***** Text under study *****

ROMO1 knockdown induced apoptosis in porcine embryos

Because mitochondrial impairment and reduced total cell numbers were observed in ROMO1 KD blastocysts, we next evaluated whether apoptosis was apparent in blastocysts with ROMO1 KD by performing the TUNEL assay. As shown in Fig. 4A, TUNEL signals were significantly increased in ROMO1 KD blastocysts compared to those in the control group (P < 0.01). Besides, the Bcl-xl expression level as an anti-apoptotic protein was significantly reduced by knockdown of ROMO1 (Fig. 4B). We also performed EdU staining after ROMO1 KD which showed no significant difference between control and ROMO1 KD group (Additional file 1: Fig. S1A). Collectively, these results indicated that ROMO1 KD porcine blastocysts underwent apoptosis.

Fig. 4
figure 4

Knockdown of ROMO1 induces apoptosis in porcine embryos. A TUNEL assay and apoptosis index in control and ROMO1 KD blastocysts. B Bcl-xL levels in control and ROMO1 KD blastocysts. C Colocalization of cytochrome c and MitoTracker Red in control and ROMO1 KD 4-cell stage embryos. Scale bars, 20 μm. D Western blots of OPA1, OMA1, and ROMO1 in control and ROMO1 KD groups. *P < 0.05 and **P < 0.01 indicate significant differences between treatment groups

Additionally, the release of cytochrome c from mitochondria as a pro-apoptotic signal has been reported [28]. Therefore, we analyzed the colocalization of mitochondria and cytochrome c in porcine 4-cell stage and blastocyst embryos after ROMO1 knockdown. The results showed that colocalization of mitochondria and cytochrome c was disrupted, as detected by Pearson’s overlap coefficient (P < 0.001, Fig. 4C and Additional file 1: Fig. S1B). Previous studies have demonstrated that ROMO1 suppression leads to cleavage of OPA1 due to an imbalance of OPA1 isoforms, thus preventing OPA1 oligomerization and augmenting cristae remodeling that allows the release of cytochrome c. This reduced OPA1 oligomerization increases cell sensitivity to apoptotic insults [19]. Therefore, the OPA1 isoforms were visualized by western blotting. As shown in Fig. 4D, the levels of the short form of OPA1 (S-OPA1) were significantly increased in ROMO1 KD blastocysts than in the control group. In response to oxidative stress, OMA1 activity is significantly enhanced by OMA1 processing (self-cleavage of M-OMA1 and accumulation of S-OMA1), which subsequently induces OPA1 cleavage and eventually leads to mitochondrial fragmentation, cytochrome c release, and apoptosis [25]. To verify that ROMO1 KD regulated OPA1 processing by OMA1, the protein expression of OMA1 was visualized by western blotting (Fig. 4D). We found that S-OMA1 accumulated in embryos upon suppression of ROMO1 with decreased M-OMA1 protein levels, suggesting that ROMO1 KD promoted OMA1 cleavage during embryo development. Upregulation of mitochondrial fission prevents mitochondrial elongation induced by ROMO1 knockdown. The balance between fission and fusion is critical to mitochondrial morphology and function, and an increase in either the interconnected or fragmented state leads to disease [29].

***** Listed records *****

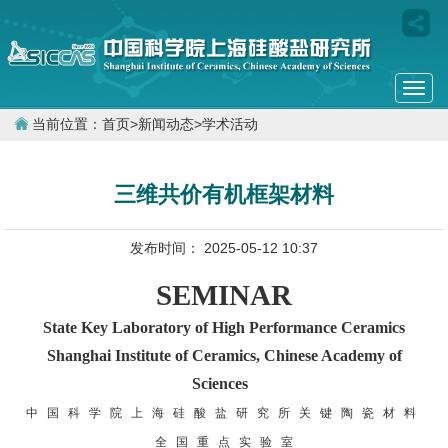
Togg
navi
当前位置：
首页
>
新闻动态
>
学术活动
三维共价有机框架材料
发布时间： 2025-05-12 10:37
SEMINAR
State Key Laboratory of High Performance Ceramics
Shanghai Institute of Ceramics, Chinese Academy of
Sciences
中 国 科 学 院 上 海 硅 酸 盐 研 究 所 关 键 陶 瓷 材 料
全 国 重 点 实 验 室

*****

**Your assignment**
In the text on ROMO1 knockdown in porcine embryos, which assay was used to check for apoptosis in ROMO1 KD blastocysts? These records are drawn from a different source than the text.

**Solution to this problem**
The TUNEL assay.